Our mission
ELLIS Munich scientists tackle the great challenges of AI explicability and the development of reliable, intelligent algorithms to advance Machine Learning as a core research field.
Unique expertise and thriving collaborations
ELLIS Munich integrates expertise from the Technical University of Munich, Helmholtz Zentrum München and collaborating partners and will contribute to the ELLIS programs on Computer Vision, Health and Earth & Climate.
Coordinators
Prof. Daniel Cremers
ELLIS Munich Co-director
“My ambition is to improve the ability of machines to analyze and interpret image data with a focus on efficiency and optimality. For this purpose we develop convex optimization methods, partial differential equations, DL, graph theory algorithms and statistical inference and implement them with application specialists from various fields.“
Prof. Cremers (ELLIS Fellow) holds the Chair of Computer Vision and Artificial Intelligence; he received five ERC grants, including StG/CoG/AdG, was awarded the Gottfried Wilhelm Leibniz-Preis and was Emmy Noether grantee, amongst others; see here for publications. Daniel’s team works on mathematical image processing and pattern recognition.
Prof. Fabian Theis
ELLIS Munich Co-director
"Major lines of inquiry in my lab are harnessing single cell and multi-scale omics data to predict cell fate and to improve the explainability of ML methods. We collaborate across various disciplines to extend ML capabilities in ways that can be readily adopted by researchers."
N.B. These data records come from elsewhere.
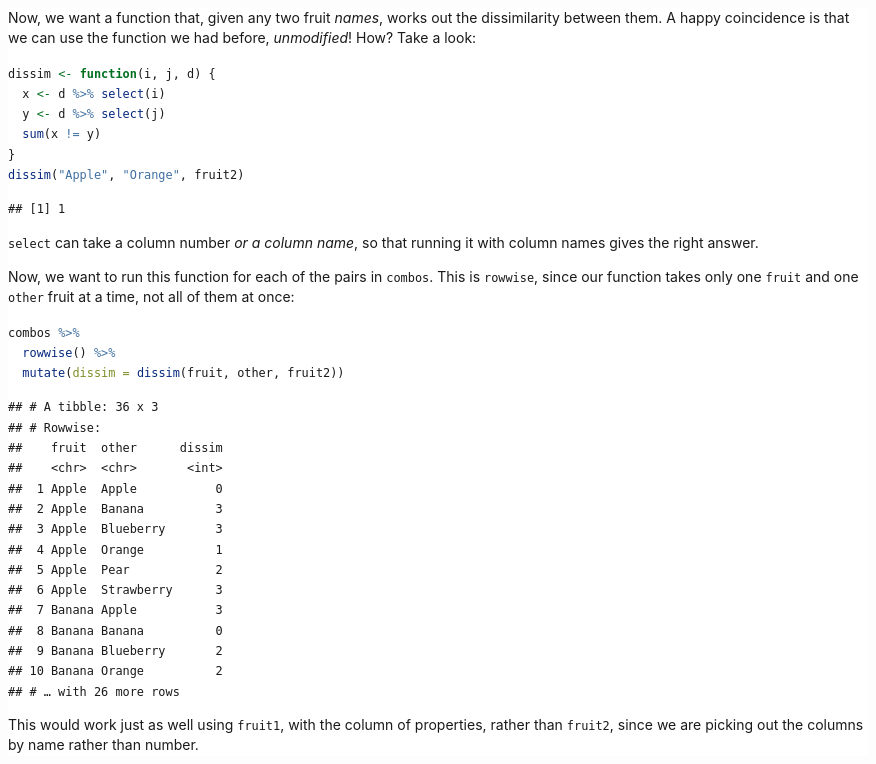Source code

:  

Now, we want a function that, given any two fruit *names*, works
out the dissimilarity between them. A happy coincidence is that we can
use the function we had before, *unmodified*! How? Take a look: 


```r
dissim <- function(i, j, d) {
  x <- d %>% select(i)
  y <- d %>% select(j)
  sum(x != y)
}
dissim("Apple", "Orange", fruit2)
```

```
## [1] 1
```

 

`select` can take a column number *or a column name*, so
that running it with column names gives the right answer.

Now, we want to run this function for each of the pairs in
`combos`. This is `rowwise`, since our function takes only one `fruit` and one `other` fruit at a time, not all of them at once:



```r
combos %>% 
  rowwise() %>% 
  mutate(dissim = dissim(fruit, other, fruit2))
```

```
## # A tibble: 36 x 3
## # Rowwise: 
##    fruit  other      dissim
##    <chr>  <chr>       <int>
##  1 Apple  Apple           0
##  2 Apple  Banana          3
##  3 Apple  Blueberry       3
##  4 Apple  Orange          1
##  5 Apple  Pear            2
##  6 Apple  Strawberry      3
##  7 Banana Apple           3
##  8 Banana Banana          0
##  9 Banana Blueberry       2
## 10 Banana Orange          2
## # … with 26 more rows
```

 

This would work just as well using `fruit1`, with the column of properties, rather than
`fruit2`, since we are picking out the columns by name rather
than number.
Prof. Theis (ELLIS Fellow) is the Director of the Institute of Computational Biology and of Helmholtz AI at the Helmholtz Zentrum München; see here for publications. He has received the ERC-StG, the Erwin-Schrödinger award, and the Maier-Leibnitz award, amongst others. Fabian’s work focuses on the development and application of ML and DL methods in genomics and biomedicine, more generally.
Prof. Massimo Fornasier
ELLIS Munich Co-director
“Our main avenues of enquiry are the concepts of thin structures, sparsity, and compression as in different forms in variational models and the (sparse and mean-field) controllability of various forms of evolutions (gradient flow, quasi-static, and dynamical game evolutions) with a wide range of applications in multiagent systems and ML.”
Prof. Fornasier (ELLIS Member) holds the Chair of Applied and Numerical Analysis at TUM; see here for publications. He received the ERC-StG, Biennal Prize (Società Italiana di Matematica Appl. ed Industr.) and the START Preis (Austrian Science Fund), amongst others. Massimo’s research interests center around nonlinear and numerical analysis.